» **Action item**
Copy out each line below containing "wrist".
Stored data: Begin
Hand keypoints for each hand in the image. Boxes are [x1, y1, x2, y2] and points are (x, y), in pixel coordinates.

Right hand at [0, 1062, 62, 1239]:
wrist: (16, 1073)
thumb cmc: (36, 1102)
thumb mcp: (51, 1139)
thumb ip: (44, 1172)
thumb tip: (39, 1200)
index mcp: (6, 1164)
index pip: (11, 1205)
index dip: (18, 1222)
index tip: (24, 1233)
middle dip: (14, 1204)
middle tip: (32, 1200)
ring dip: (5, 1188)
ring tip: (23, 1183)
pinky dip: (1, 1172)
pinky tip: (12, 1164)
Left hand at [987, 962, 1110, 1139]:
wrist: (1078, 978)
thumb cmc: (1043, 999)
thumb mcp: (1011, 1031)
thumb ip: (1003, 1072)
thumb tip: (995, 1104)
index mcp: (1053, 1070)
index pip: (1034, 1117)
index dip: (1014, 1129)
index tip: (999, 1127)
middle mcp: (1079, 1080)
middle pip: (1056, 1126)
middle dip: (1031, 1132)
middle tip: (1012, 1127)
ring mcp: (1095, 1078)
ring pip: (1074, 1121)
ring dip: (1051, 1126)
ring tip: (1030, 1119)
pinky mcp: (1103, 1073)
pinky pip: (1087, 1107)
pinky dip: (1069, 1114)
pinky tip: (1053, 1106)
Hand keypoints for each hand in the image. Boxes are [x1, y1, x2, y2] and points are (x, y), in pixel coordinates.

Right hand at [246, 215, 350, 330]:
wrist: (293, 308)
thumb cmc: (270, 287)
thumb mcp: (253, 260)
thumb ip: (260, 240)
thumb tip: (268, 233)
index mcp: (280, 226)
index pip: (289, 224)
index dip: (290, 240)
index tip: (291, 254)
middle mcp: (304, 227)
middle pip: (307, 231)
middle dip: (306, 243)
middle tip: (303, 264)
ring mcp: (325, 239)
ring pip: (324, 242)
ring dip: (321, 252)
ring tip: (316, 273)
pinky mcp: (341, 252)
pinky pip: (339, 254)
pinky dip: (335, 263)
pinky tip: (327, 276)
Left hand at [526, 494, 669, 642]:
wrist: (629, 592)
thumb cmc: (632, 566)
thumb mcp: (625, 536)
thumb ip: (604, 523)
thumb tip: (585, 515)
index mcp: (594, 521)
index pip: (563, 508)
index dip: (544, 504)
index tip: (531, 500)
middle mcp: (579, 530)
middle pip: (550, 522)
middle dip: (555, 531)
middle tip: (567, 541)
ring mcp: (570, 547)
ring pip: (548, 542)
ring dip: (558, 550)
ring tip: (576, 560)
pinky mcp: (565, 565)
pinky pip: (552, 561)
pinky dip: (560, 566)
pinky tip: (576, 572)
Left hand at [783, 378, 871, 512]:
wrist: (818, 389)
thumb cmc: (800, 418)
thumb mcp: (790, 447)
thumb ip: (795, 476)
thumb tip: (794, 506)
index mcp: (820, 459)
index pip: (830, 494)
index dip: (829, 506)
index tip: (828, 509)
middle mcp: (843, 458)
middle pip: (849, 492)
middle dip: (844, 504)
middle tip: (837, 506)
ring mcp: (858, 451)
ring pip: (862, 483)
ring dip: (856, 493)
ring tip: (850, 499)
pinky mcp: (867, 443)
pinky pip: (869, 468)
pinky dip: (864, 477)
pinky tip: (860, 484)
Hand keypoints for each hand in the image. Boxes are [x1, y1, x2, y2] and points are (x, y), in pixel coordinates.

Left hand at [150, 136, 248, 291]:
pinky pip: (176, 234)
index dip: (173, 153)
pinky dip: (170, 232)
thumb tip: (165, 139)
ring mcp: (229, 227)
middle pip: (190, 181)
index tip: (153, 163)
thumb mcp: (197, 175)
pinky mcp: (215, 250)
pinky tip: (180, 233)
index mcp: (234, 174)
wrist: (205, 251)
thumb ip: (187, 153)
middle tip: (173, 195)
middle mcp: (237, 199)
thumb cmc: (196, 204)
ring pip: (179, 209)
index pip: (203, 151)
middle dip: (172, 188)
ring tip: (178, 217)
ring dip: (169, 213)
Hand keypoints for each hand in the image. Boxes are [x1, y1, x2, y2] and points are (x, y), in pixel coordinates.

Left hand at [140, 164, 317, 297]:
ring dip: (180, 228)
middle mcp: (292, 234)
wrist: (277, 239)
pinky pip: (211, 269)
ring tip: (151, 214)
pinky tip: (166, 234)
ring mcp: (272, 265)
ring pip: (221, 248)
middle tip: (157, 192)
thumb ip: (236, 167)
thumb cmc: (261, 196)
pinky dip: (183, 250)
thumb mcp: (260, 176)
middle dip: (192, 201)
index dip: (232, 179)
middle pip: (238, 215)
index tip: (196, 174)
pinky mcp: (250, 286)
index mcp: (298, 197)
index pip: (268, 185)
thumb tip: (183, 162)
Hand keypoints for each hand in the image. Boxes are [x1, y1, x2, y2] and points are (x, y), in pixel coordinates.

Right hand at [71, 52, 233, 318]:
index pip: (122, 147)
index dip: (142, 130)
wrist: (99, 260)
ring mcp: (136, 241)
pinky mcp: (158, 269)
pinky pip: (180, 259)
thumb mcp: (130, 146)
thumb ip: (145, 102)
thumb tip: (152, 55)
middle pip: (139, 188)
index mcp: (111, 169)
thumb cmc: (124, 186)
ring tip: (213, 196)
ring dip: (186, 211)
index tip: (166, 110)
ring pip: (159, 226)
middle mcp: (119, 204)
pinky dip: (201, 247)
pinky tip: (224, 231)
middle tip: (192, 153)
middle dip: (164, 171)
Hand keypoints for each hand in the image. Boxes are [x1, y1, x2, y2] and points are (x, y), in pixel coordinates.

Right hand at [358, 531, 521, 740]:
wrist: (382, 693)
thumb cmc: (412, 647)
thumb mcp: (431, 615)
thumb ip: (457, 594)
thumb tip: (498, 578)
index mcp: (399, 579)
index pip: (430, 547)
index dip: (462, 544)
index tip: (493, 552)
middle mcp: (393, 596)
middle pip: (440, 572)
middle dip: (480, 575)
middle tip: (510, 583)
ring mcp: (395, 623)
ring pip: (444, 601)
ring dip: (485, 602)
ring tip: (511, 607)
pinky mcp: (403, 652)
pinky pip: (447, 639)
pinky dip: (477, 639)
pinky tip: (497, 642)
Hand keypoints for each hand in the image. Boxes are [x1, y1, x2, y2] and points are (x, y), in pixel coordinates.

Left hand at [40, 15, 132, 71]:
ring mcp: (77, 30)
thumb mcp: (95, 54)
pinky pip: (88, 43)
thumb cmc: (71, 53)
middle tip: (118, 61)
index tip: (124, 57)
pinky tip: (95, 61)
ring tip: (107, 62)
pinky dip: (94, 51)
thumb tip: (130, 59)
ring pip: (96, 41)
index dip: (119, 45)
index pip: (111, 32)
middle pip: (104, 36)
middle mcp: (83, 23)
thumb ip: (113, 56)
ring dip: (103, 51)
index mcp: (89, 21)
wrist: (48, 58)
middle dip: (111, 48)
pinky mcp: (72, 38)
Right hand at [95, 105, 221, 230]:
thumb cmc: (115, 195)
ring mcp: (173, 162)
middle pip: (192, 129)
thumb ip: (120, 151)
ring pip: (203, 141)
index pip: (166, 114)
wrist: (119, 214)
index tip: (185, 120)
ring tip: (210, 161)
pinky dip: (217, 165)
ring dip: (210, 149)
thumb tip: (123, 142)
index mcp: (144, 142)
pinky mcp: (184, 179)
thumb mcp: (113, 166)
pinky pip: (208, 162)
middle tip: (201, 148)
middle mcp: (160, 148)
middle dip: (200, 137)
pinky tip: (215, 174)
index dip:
Stored data: End
» **Expected answer**
wrist: (16, 1073)
wrist: (1078, 978)
wrist: (293, 308)
wrist: (629, 592)
wrist: (818, 389)
wrist: (205, 251)
wrist: (277, 239)
wrist: (99, 260)
wrist: (382, 693)
wrist: (48, 58)
wrist: (119, 214)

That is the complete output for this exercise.